* [Exercise objective]: Any images in the material are to be dropped while every line is retyped exactly.

* [Data extracts]:
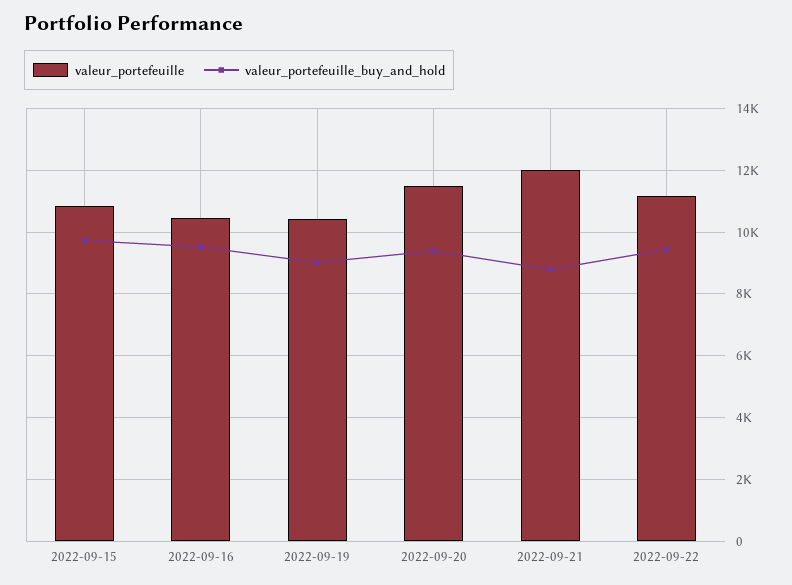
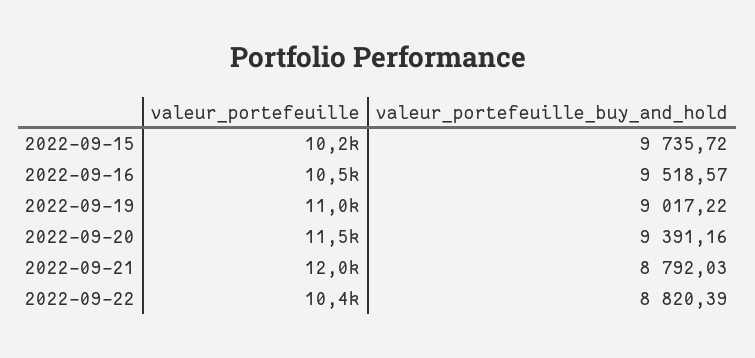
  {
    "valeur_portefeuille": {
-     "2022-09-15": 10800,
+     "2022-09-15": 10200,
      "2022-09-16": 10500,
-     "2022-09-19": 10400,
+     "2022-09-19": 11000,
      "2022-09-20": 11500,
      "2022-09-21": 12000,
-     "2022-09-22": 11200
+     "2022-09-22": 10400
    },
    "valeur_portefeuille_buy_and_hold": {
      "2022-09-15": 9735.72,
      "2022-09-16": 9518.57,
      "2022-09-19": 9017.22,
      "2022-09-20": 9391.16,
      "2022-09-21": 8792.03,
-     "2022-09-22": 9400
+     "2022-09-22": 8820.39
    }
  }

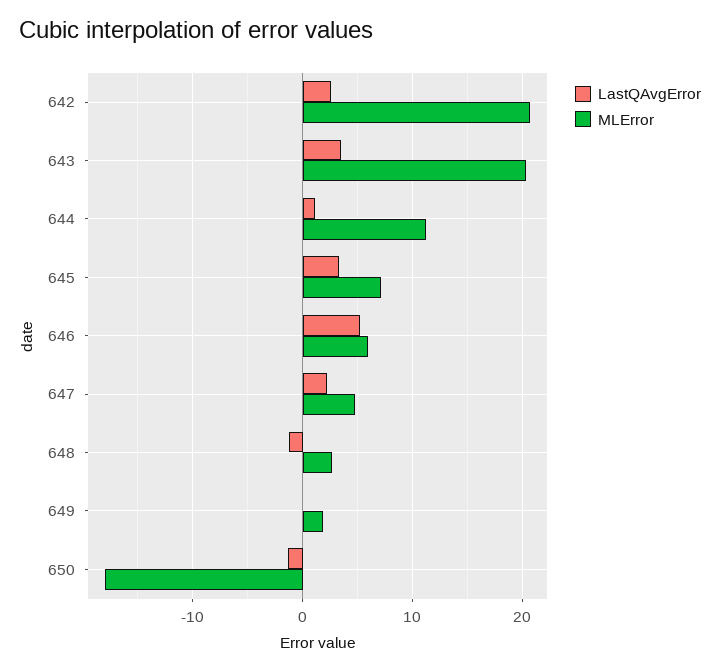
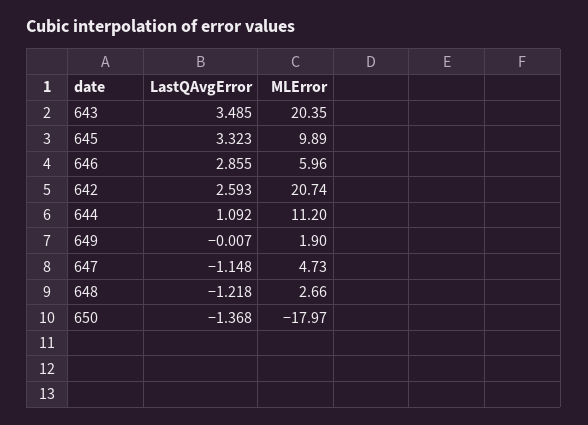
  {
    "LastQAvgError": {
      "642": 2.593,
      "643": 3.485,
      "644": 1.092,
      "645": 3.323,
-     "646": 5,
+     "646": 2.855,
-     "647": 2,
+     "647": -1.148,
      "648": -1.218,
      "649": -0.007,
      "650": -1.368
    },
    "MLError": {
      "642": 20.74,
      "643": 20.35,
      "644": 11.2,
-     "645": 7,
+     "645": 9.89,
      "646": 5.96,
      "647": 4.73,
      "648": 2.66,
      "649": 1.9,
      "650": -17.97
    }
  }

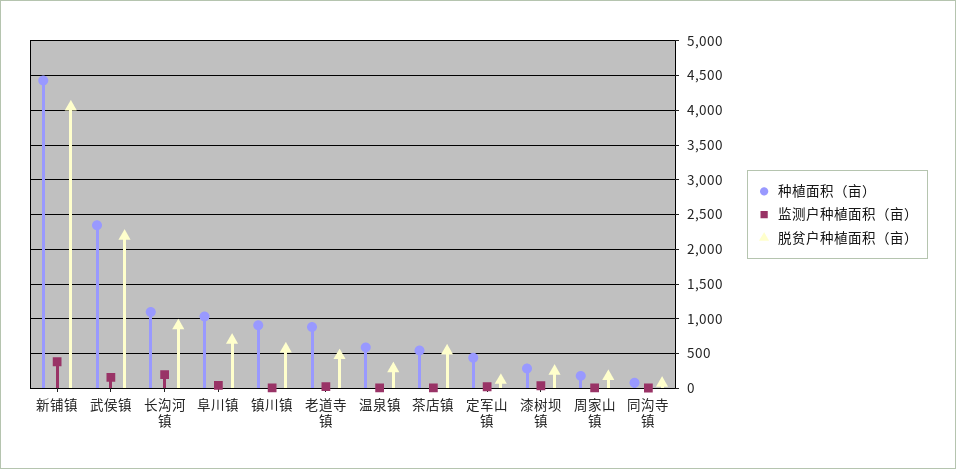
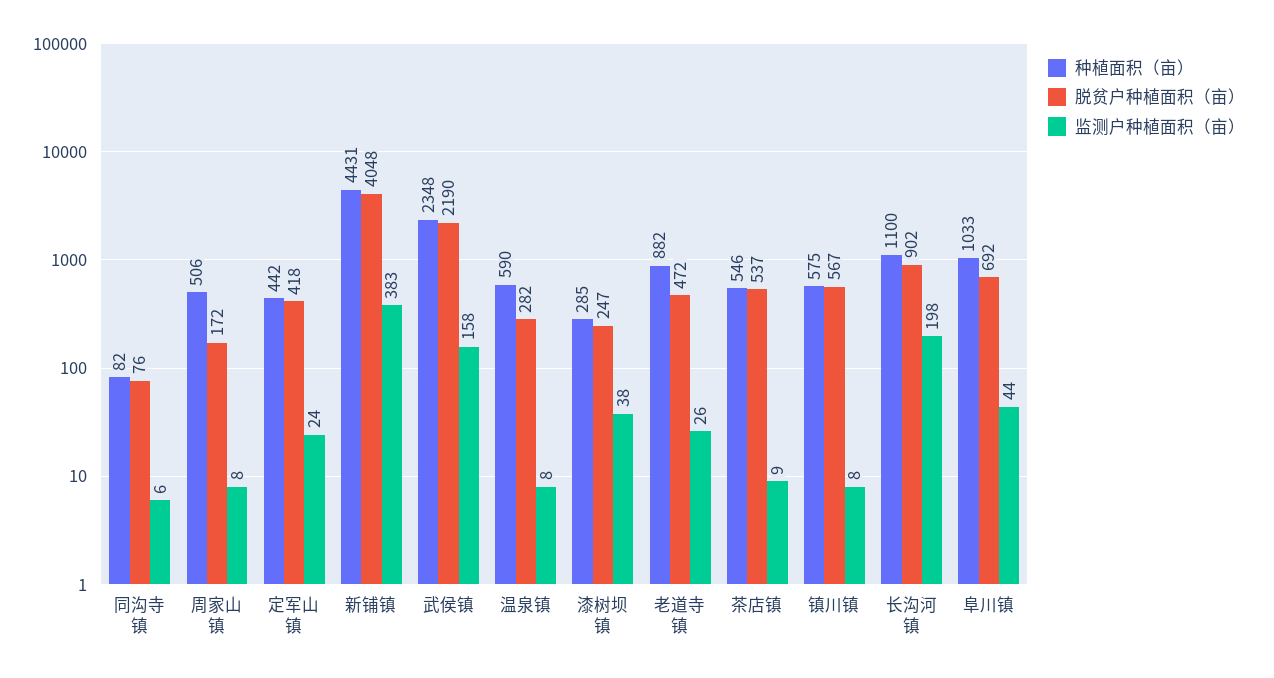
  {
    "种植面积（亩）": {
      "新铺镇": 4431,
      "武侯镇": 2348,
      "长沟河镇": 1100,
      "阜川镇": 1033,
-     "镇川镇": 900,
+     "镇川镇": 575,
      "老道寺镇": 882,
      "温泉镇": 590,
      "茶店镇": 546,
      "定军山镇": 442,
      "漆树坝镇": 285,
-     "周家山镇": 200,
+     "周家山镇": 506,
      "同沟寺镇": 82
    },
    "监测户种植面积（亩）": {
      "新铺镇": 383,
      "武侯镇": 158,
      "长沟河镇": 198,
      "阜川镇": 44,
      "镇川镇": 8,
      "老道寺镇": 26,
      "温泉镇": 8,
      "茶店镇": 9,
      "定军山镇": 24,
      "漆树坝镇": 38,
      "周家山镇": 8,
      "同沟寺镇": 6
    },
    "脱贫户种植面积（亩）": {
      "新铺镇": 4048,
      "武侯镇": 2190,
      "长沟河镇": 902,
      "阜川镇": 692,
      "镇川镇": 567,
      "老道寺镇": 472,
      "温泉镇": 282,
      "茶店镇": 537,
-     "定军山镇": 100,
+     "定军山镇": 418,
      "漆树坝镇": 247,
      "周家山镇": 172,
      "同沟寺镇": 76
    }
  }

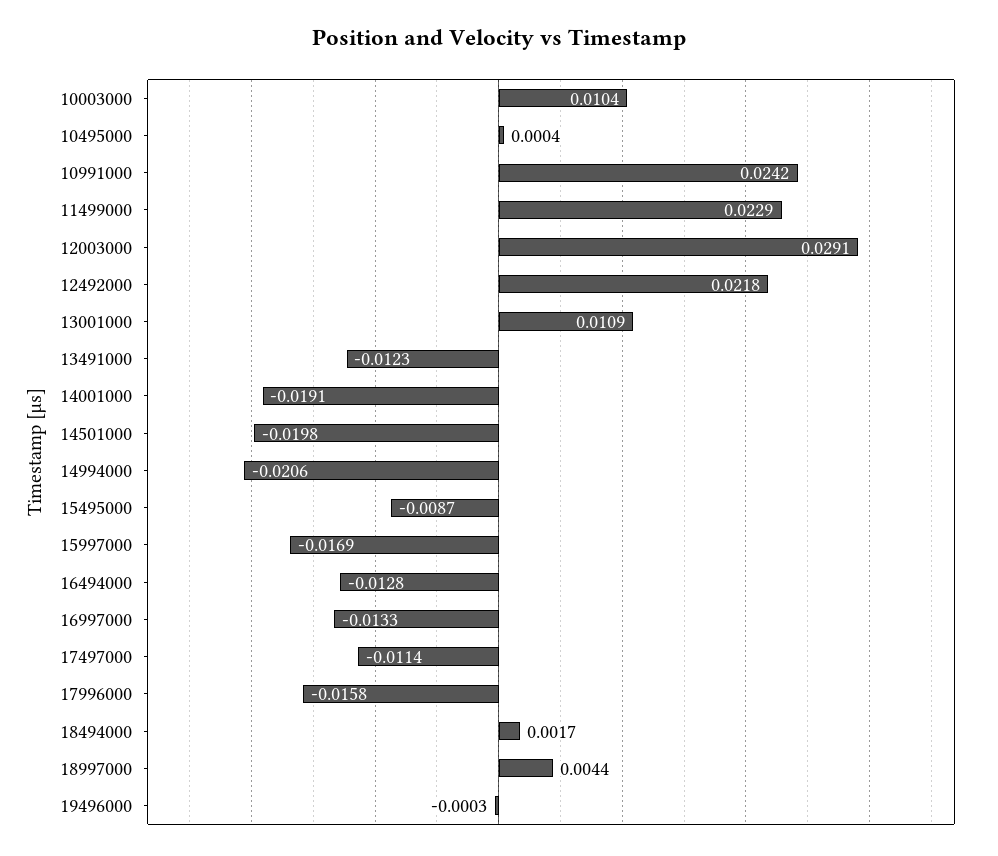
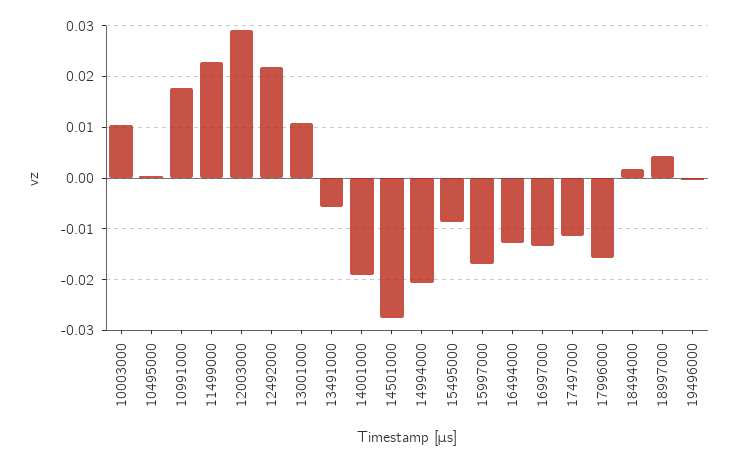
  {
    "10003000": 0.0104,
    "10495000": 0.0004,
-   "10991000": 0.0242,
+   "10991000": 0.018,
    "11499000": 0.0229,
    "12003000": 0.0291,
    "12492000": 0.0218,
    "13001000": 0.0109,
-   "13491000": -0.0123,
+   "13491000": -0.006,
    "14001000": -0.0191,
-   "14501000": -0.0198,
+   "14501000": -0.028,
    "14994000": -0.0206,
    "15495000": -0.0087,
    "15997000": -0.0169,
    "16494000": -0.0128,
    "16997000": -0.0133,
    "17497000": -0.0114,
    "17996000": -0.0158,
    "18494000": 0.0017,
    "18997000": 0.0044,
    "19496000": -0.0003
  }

* [Response for this exercise]:
  {
    "valeur_portefeuille": {
-     "2022-09-15": 10800,
+     "2022-09-15": 10200,
      "2022-09-16": 10500,
-     "2022-09-19": 10400,
+     "2022-09-19": 11000,
      "2022-09-20": 11500,
      "2022-09-21": 12000,
-     "2022-09-22": 11200
+     "2022-09-22": 10400
    },
    "valeur_portefeuille_buy_and_hold": {
      "2022-09-15": 9735.72,
      "2022-09-16": 9518.57,
      "2022-09-19": 9017.22,
      "2022-09-20": 9391.16,
      "2022-09-21": 8792.03,
-     "2022-09-22": 9400
+     "2022-09-22": 8820.39
    }
  }

  {
    "LastQAvgError": {
      "642": 2.593,
      "643": 3.485,
      "644": 1.092,
      "645": 3.323,
-     "646": 5,
+     "646": 2.855,
-     "647": 2,
+     "647": -1.148,
      "648": -1.218,
      "649": -0.007,
      "650": -1.368
    },
    "MLError": {
      "642": 20.74,
      "643": 20.35,
      "644": 11.2,
-     "645": 7,
+     "645": 9.89,
      "646": 5.96,
      "647": 4.73,
      "648": 2.66,
      "649": 1.9,
      "650": -17.97
    }
  }

  {
    "种植面积（亩）": {
      "新铺镇": 4431,
      "武侯镇": 2348,
      "长沟河镇": 1100,
      "阜川镇": 1033,
-     "镇川镇": 900,
+     "镇川镇": 575,
      "老道寺镇": 882,
      "温泉镇": 590,
      "茶店镇": 546,
      "定军山镇": 442,
      "漆树坝镇": 285,
-     "周家山镇": 200,
+     "周家山镇": 506,
      "同沟寺镇": 82
    },
    "监测户种植面积（亩）": {
      "新铺镇": 383,
      "武侯镇": 158,
      "长沟河镇": 198,
      "阜川镇": 44,
      "镇川镇": 8,
      "老道寺镇": 26,
      "温泉镇": 8,
      "茶店镇": 9,
      "定军山镇": 24,
      "漆树坝镇": 38,
      "周家山镇": 8,
      "同沟寺镇": 6
    },
    "脱贫户种植面积（亩）": {
      "新铺镇": 4048,
      "武侯镇": 2190,
      "长沟河镇": 902,
      "阜川镇": 692,
      "镇川镇": 567,
      "老道寺镇": 472,
      "温泉镇": 282,
      "茶店镇": 537,
-     "定军山镇": 100,
+     "定军山镇": 418,
      "漆树坝镇": 247,
      "周家山镇": 172,
      "同沟寺镇": 76
    }
  }

  {
    "10003000": 0.0104,
    "10495000": 0.0004,
-   "10991000": 0.0242,
+   "10991000": 0.018,
    "11499000": 0.0229,
    "12003000": 0.0291,
    "12492000": 0.0218,
    "13001000": 0.0109,
-   "13491000": -0.0123,
+   "13491000": -0.006,
    "14001000": -0.0191,
-   "14501000": -0.0198,
+   "14501000": -0.028,
    "14994000": -0.0206,
    "15495000": -0.0087,
    "15997000": -0.0169,
    "16494000": -0.0128,
    "16997000": -0.0133,
    "17497000": -0.0114,
    "17996000": -0.0158,
    "18494000": 0.0017,
    "18997000": 0.0044,
    "19496000": -0.0003
  }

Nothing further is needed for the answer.